What the task asks -
Turn the lines of the records below into a numbered list, beginning with the line that contains "pose: elev=29.4 azim=88.6" and ending with the line that contains "Dot at: (374, 186)", both included. Leave out any blank lines and any other lines of the records.

Records for this exercise -
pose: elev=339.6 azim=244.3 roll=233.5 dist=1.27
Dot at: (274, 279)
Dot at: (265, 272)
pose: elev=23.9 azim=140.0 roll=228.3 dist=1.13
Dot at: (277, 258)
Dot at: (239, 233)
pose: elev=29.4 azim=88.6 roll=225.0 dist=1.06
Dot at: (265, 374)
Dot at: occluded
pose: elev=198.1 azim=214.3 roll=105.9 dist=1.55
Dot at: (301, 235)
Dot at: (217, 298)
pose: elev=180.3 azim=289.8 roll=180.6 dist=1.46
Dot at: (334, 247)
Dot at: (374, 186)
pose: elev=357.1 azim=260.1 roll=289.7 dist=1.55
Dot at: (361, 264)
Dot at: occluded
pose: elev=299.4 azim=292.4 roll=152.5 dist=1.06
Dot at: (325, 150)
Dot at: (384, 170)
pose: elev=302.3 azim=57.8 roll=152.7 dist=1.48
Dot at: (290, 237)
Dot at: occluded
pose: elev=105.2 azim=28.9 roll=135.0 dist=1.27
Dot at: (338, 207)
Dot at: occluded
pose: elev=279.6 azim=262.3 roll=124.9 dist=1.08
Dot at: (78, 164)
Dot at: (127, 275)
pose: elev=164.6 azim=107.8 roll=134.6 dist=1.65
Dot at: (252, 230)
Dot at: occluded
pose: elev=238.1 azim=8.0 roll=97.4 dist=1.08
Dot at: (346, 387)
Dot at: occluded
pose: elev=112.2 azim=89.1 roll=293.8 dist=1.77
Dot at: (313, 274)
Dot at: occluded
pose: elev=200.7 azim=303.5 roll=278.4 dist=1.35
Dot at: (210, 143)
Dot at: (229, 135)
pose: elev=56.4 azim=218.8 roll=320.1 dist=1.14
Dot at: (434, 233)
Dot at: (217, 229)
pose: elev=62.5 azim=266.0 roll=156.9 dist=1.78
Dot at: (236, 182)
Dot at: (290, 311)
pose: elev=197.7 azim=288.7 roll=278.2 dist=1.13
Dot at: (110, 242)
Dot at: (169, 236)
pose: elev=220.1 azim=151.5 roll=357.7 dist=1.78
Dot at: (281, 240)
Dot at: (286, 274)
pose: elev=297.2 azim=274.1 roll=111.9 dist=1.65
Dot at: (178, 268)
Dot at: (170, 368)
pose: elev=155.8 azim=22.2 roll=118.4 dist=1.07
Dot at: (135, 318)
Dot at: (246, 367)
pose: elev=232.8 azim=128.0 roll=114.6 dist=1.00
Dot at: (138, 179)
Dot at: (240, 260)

Answer -
1. pose: elev=29.4 azim=88.6 roll=225.0 dist=1.06
2. Dot at: (265, 374)
3. Dot at: occluded
4. pose: elev=198.1 azim=214.3 roll=105.9 dist=1.55
5. Dot at: (301, 235)
6. Dot at: (217, 298)
7. pose: elev=180.3 azim=289.8 roll=180.6 dist=1.46
8. Dot at: (334, 247)
9. Dot at: (374, 186)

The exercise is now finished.